Predicted Class | Positive | Negative | Actual Class |------------|------------| Positive | TP | FN | Negative | FP | TN |
Coverage plot
It’s a graph large N and height M.
N: number of FALSE POSITIVES
M: number of TRUE POSITIVES
Can be used to MODELS PERFORMANCES by finding the representing coordinates for each model in the graph, using the number of the model’s TRUE and FALSE POSITIVES.
Classifiers with the same accuracy are connected by lines of slope 1 (DEMONSTRATION)
Classifiers with the same average recall are connected by lines parallel to the main diagonal (Neg/Pos slope) (DEMONSTRATION)
NEEDS NORMALIZATION!
ROC plot
It’s the coverage plot, normalized. So the graph is large 1 and height 1.
Let confront models that have performances calculated on different datasets and numbers.
Classifiers with the same accuray are connected by lines of slope Neg/Pos (DEMONSTRATION)
Classifiers with the same average recall are connected by lines of slope 1 (DEMONSTRATION)
Scoring classification
This is a task similar to the classification, but the model is a SCORING CLASSIFIER s*, that takes an input and returns a Nth-vector of scores where N is the number of classes.

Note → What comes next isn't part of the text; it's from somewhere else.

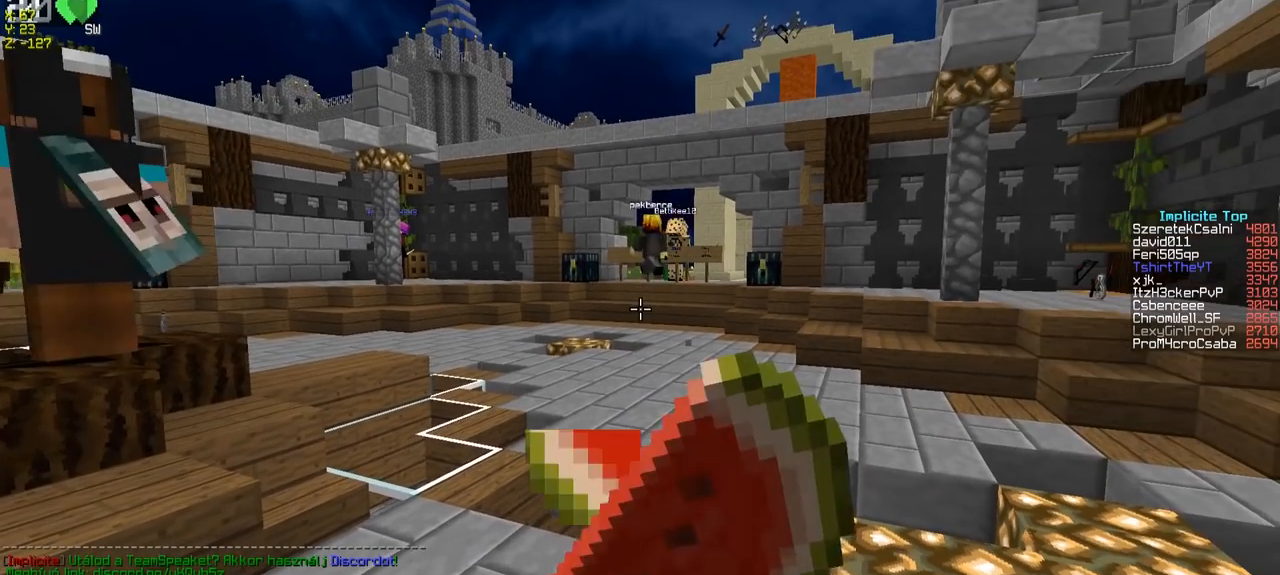
{"keys": [], "events": []}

So it does not tell the class associated to the input, but the SCORE for each class associated to the input.
The TRAINING SET is the same as the one for the CLASSIFICATION.
Margin
For a SCORING BINARY CLASSIFIER the margin is a function that takes an input and returns a positive value if the input is classified correcty, negative otherwise.
Can be written as:
margin(x) = c(x)*s(x) =
1. +|s(x)| if s is correct
2. - |s(x)| if s is not correct
where
margin(x): is the margin function
c(x): is the true class of x (+1 for positive, -1 for negative class)
s(x): is the score for x given by the classifier
Loss function
For the purpose of rewarding large positive margins and penalize large negative margins, we define a LOSS FUNCTION.
Loss function is a function L that:
L: R –> [0,+inf)
that maps each example’s margin z(x) to an associated LOSS L(x).
We bound, or assume, L(x) to be:
L(x) > 1 for z(x) < 0
L(x) = 1 for z(x) = 0
L(x) > 0 and L(x) < 1 for z(x) > 0
So the value of L is less than 1 for each correctly classified example, and more than 1 otherwise.